Her father’s smile was the one Rui remembered he wore whenever her mother was near him.

“I know the guilt that’s still in your heart, Rui,” he said softly. “But I also know that your mother protected you because

she loved you. Her life and her sacrifice . . . it is a gift you should use wisely.”

The neighborhood playground was quiet. One of the streetlamps flickered off and on, and the rest were dim. Probably because

the city council spent more time keeping up the wealthier neighborhoods than the shabbier area her father rented in. Her belly

full of good food, Rui climbed up the ladder.

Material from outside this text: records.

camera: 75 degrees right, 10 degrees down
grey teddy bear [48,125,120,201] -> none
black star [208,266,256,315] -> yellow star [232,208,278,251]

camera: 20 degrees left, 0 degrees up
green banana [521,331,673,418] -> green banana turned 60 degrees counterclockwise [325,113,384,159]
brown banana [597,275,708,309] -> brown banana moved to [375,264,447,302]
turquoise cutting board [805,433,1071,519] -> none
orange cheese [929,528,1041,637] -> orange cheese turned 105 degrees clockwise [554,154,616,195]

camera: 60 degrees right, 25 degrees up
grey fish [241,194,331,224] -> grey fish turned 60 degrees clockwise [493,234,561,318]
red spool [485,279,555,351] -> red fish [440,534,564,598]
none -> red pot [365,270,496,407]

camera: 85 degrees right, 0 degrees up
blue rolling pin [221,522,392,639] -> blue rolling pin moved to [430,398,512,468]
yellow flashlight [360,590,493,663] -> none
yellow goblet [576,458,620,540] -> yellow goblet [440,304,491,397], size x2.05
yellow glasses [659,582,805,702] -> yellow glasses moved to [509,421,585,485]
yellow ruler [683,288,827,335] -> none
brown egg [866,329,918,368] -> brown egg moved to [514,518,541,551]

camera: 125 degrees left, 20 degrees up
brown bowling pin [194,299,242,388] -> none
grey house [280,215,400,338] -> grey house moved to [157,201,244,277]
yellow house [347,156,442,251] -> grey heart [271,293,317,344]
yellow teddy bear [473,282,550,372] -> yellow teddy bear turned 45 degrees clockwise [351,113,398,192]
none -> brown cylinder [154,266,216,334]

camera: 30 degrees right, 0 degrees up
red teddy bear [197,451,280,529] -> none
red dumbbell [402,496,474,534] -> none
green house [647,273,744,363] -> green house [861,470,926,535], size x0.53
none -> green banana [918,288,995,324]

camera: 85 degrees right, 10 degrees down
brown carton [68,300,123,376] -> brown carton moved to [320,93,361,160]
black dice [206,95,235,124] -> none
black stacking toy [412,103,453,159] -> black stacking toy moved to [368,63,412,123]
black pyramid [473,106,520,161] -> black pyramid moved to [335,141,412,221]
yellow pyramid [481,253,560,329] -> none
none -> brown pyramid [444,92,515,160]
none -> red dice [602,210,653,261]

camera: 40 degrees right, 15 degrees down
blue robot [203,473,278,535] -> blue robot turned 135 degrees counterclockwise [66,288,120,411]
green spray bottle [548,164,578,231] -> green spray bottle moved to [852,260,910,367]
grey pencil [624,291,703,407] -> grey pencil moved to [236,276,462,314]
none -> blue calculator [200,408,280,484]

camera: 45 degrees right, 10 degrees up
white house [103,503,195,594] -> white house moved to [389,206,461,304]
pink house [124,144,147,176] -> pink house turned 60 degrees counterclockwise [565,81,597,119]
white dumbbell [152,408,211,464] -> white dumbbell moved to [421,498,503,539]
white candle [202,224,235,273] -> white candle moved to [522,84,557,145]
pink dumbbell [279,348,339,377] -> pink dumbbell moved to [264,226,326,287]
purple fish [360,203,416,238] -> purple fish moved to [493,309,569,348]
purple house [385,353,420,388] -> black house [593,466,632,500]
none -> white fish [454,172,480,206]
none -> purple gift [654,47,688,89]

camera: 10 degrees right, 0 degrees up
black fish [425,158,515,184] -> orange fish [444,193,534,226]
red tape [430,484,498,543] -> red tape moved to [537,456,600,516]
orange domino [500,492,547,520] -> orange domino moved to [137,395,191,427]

She was almost too large for the slide, but she sat on the top anyway, legs

stuck out in front of her.

She and her father had looked over old family photos after dinner, reminiscing about the happier times they’d spent together when her mother was alive.

She couldn’t remember the last time they had laughed so much.

It was a nice way to end the night, and she had to force herself to leave, giving the excuse that she had to report back to campus.

You’re not seriously considering Madam Meng’s ritual, are you?

The situation with the rogue talisman was worsening, and she held the key to a possible solution. But what if something went

wrong during the ritual? What if the bridge took all her treasured memories? Would she forget her family? Would she even remember tonight?

The clouds hovering in the night sky were tinged with an eerie purple. A storm was coming, in more ways than one. Rui sighed. Who was she kidding? Love was stupid, and so was she. It didn’t matter what Ash or anyone else said. Her decision

had been clear the moment she knew there was a minuscule chance of bringing Zizi back from the underworld. And if she could

save her city at the same time? The choice was easy.

“So be it,” she said. The wind carried away her words.

She tapped the first number on her speed dial. She had promised to share everything, and she needed someone to remember if

she forgot.

The line connected, and she took a deep breath. “Guess what, Ada? I’m going to Hell.”